# Gentoo Maintenance Guide

## morgajel

One thing I haven't had much luck finding on the forums or google is a Gentoo Maintenance Guide.

Suppose you have a Gentoo machine dropped in your lap- how do you take care of it and keep it healthy?

any documentation on this is welcome, as are tips.

Things I try to do on a daily basis:

check the security advisories and make sure you don't have any known issues open

http://www.gentoo.org/security/en/glsa/index.xml

Things I try to do on a weekly basis

emerge sync

emerge -upDv world --newuse

(then upgrade the packages I wish to upgrade)

etc-update

revdep-rebuild

Surely there's more than that (or perhaps better variations).

Thoughts?

----------

## loki99

You could use dispatch-conf (emerge gentoolkit) or cfg-update instead of etc-update.

The main advantage would be, that both apps automatically make backups of the files you are updating. So if you ever mess up, it's easy to copy the original file back.

----------

## morgajel

This is a perfect example of what I'm talking about

perl-cleaner all

and 

python-updater

wtf did these utilities come from, how often should you run them, is there any way to do this pre-emptively? are they any others like this?

I hate finding these simple tools because it usually means something broke and this will fix it.

----------

**Source material**:
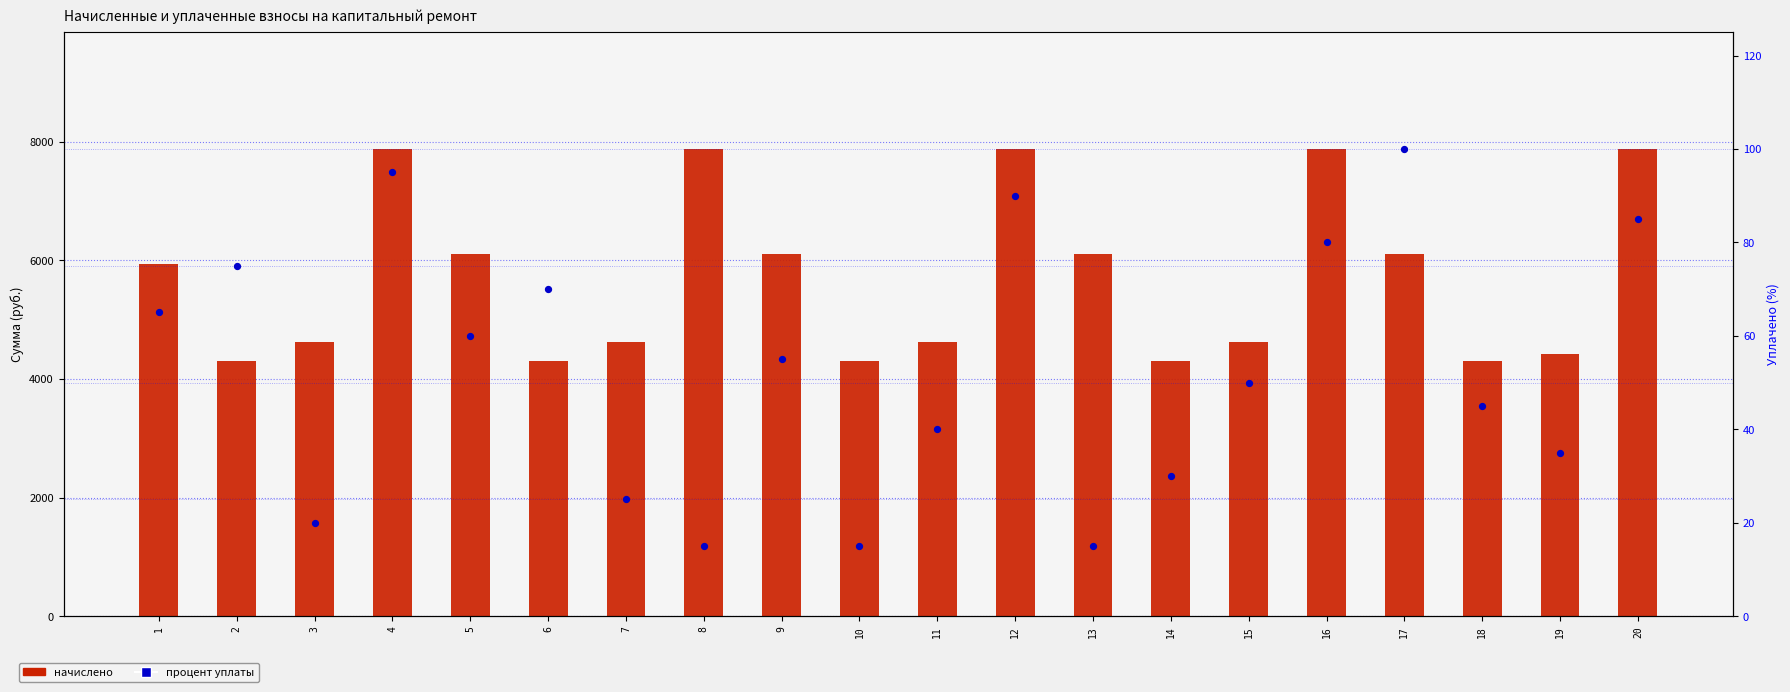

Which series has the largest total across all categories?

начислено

**What is needed**: Write out the Gentoo maintenance thread again, starting at "emerge -upDv world" and ending at "perhaps better variations).", and substitute "dispatch-conf" for "etc-update".

**Output**:
emerge -upDv world --newuse

(then upgrade the packages I wish to upgrade)

dispatch-conf

revdep-rebuild

Surely there's more than that (or perhaps better variations).